19 Ekim 2009 Pazartesi

Tempo, Tempo, Tempo {Galatasaray - Trabzonspor Maç Analizi}

Bunu Fenerbahçe için de söylemek mümkün ama Milli Takım'a futbolcu göndermek konusunda Galatasaray son zamanlarda çok önde gidiyor. Türk futbolcu konusuna pek girmeyeceğim ama Galatasaray'ın son zamanlarda kadrosunda bulunan yabancı futbolcular genelde ülkeleri için çok önemli isimler. Fenerbahçe'nin son yıllarda kadrosunda sürekli bir Brezilya akını görüyoruz ve bu futbolcuların çoğu kendi ülkelerinin Milli Takımında oynamıyorlar. Ama Galatasaray'da durum farklı. Bu yüzden Milli Takım dönüşleri çok fazla sancılı olabiliyor. Trabzonspor karşılaşmasında da böylesine bir düşüş bekliyordum. Ama Galatasaray'ın sakat futbolcularının düzelmesi, uzun zamandır tam kadroyla çalışabilmesi ve rakibin bulunduğu kötü durumu göz önüne alınca gollü bir mnaç beklemenin yanında Galatasaray'ı favori görüyordum ve maç beklediğim gibi geçti. Trabzonspor'da önceliğini hücum üstüne kuran ve rakibe göre sistem yaratmayan bir takım. Galatasaray'ın da rakibi hangi takım olursa olsun sisteminden ödün vermediğini düşününce böyle bir maç geçmesi kaçınılmaz oldu. Galatasaray maça hızlı başladı ve iki farkı erken buldu. Sonrasında Trabzonspor ilk yarıda havlu atmış gibi görünürken attığı bir şans golüyle bir anda umutlandı ve ikinci yarıya fırtına gibi girdi. Maç 2-2'ye gelince Galatasaray tekrar ayaklandı ve maçı 4-2'ye getirdi. Sonrasında yine bir düşüş ve Trabzonspor'un kıpırdanmasını izledik ama bu maçtan galip gelerek çok önemli bir iş başardık.
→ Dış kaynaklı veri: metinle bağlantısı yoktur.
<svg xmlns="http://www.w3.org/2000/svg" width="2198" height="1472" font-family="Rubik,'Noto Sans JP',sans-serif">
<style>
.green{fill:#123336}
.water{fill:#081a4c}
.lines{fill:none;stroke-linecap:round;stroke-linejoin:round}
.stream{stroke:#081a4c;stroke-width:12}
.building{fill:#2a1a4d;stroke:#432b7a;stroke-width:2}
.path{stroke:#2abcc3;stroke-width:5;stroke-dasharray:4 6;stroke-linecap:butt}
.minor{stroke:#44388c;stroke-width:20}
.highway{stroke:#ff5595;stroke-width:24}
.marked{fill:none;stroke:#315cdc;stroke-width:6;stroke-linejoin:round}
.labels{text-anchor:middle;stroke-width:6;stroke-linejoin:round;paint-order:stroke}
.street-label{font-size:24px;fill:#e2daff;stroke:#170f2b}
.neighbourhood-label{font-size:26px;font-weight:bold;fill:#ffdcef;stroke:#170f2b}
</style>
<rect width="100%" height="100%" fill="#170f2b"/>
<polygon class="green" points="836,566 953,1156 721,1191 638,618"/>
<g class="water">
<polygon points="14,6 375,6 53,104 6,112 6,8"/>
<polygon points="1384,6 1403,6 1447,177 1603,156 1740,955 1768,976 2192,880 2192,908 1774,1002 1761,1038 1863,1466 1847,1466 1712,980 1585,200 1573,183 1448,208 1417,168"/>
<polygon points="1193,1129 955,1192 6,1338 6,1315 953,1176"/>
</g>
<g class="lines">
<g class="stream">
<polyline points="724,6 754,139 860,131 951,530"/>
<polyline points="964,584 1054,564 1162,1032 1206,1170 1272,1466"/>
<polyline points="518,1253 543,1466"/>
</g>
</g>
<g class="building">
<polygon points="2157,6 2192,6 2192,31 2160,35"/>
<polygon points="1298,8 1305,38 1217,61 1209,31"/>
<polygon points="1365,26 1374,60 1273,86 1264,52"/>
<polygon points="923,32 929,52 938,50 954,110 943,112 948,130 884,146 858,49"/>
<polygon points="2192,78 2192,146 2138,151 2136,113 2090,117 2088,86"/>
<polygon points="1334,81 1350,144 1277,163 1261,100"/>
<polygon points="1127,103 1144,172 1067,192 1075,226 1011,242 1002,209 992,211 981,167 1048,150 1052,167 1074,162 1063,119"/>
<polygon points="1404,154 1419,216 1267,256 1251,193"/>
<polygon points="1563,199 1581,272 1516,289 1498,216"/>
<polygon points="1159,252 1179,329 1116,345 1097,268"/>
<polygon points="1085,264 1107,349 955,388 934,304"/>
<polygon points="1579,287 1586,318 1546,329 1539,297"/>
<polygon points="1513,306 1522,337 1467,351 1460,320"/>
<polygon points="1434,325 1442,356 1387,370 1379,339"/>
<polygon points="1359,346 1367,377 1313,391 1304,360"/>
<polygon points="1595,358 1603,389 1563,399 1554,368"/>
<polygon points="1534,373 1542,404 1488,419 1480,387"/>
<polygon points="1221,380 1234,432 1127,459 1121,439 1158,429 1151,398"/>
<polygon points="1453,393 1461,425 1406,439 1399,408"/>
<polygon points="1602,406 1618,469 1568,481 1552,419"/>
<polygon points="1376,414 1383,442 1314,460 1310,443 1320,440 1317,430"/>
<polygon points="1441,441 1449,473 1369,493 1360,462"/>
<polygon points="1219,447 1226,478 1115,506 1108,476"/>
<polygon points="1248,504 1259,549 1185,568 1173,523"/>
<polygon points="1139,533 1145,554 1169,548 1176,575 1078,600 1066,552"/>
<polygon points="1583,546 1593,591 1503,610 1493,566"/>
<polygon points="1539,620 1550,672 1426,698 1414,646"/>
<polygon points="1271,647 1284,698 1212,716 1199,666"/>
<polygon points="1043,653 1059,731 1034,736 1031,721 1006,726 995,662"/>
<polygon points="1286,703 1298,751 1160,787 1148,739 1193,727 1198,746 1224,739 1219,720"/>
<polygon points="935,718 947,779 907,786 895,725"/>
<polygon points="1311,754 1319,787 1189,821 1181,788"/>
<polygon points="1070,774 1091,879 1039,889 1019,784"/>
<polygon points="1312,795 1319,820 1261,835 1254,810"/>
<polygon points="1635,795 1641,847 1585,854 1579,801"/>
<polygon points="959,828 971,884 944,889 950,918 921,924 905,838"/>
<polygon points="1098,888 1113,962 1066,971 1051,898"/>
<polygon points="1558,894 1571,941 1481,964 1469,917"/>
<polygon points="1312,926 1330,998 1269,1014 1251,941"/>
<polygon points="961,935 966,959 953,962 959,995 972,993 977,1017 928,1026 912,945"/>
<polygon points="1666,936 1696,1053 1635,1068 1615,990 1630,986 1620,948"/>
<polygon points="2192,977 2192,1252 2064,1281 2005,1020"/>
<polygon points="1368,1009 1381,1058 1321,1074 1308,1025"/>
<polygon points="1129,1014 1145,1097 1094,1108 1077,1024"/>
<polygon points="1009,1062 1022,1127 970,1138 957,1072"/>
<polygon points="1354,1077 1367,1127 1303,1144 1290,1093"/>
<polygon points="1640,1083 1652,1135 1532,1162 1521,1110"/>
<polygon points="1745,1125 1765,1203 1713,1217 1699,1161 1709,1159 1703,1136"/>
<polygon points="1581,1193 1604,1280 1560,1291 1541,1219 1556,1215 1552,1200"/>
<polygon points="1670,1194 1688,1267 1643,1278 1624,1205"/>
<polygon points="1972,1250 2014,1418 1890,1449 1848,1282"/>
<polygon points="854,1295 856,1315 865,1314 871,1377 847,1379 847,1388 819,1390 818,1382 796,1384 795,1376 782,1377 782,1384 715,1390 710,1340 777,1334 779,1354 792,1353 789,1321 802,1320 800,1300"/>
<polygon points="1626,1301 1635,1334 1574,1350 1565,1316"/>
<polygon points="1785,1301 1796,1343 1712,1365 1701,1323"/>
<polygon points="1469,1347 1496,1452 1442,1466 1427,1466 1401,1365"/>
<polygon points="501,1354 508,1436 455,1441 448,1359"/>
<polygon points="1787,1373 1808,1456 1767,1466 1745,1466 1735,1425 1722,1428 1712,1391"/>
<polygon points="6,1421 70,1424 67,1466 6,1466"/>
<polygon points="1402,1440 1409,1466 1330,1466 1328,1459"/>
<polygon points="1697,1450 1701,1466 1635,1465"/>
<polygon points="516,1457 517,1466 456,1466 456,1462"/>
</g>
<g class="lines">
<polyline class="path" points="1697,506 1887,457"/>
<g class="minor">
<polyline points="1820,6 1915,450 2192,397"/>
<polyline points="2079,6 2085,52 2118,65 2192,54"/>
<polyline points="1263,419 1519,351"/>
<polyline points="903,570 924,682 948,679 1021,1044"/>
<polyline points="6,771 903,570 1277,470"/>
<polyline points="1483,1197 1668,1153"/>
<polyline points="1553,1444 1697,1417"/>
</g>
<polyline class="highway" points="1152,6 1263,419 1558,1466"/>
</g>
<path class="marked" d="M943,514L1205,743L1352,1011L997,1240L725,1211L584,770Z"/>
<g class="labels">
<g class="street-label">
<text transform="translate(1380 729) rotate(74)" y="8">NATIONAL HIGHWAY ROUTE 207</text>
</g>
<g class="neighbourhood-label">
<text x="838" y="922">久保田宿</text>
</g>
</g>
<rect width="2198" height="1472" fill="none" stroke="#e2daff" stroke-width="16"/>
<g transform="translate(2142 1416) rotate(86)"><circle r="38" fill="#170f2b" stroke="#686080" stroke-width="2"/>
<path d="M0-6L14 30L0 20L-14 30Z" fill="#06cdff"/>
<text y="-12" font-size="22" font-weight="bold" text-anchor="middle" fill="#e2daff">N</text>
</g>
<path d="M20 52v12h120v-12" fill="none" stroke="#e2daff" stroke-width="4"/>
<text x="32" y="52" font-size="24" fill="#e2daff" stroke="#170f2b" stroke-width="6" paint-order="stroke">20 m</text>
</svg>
Galatasaray'ın bu sezon temel silahının tempo olduğunu bu maçta bir kere daha anlamış olduk. Galatasaray temposunu bulduğu anlarda mutlaka gol buluyor ve maçı erken koparma şansı yakalıyor. Bu sezon oynanan maçların geneline baktığımda 90 dakika içerisinde gösterilen performansların çok değişken olduğunu görebiliriz. Trabzonspor karşılaşmasında da ilk yarıda 40 dakika boyunca mükemmel bir tempo yakaladık ve çok güzel bir futbol oynadık. Bu tempoda başta Keita olmak üzere bu sezon çok fazla eleştirdiğim Kewell'ın kanatları mükemmel kullanması neticesinde mükemmel ataklar izledik. Hatta bir ara Keita'nın ben Trabzonspor'la alay falan ettiğini düşündüm. Keita Trabzonspor'un sol kanatını bir ara felç etti ve Cale'nin bir ara sinir krizi falan geçirdiğini sandım. Kewell desek yine pozisyon bilgisi sayesinde mükemmel bir gol attı ve yüzde yüzlük bir golü de kaçırmış oldu. Arda Turan'da bu maçta biraz etkili olabilseydi çok daha verimli hücumlar ve çok daha fazla gol izleyebilirdik.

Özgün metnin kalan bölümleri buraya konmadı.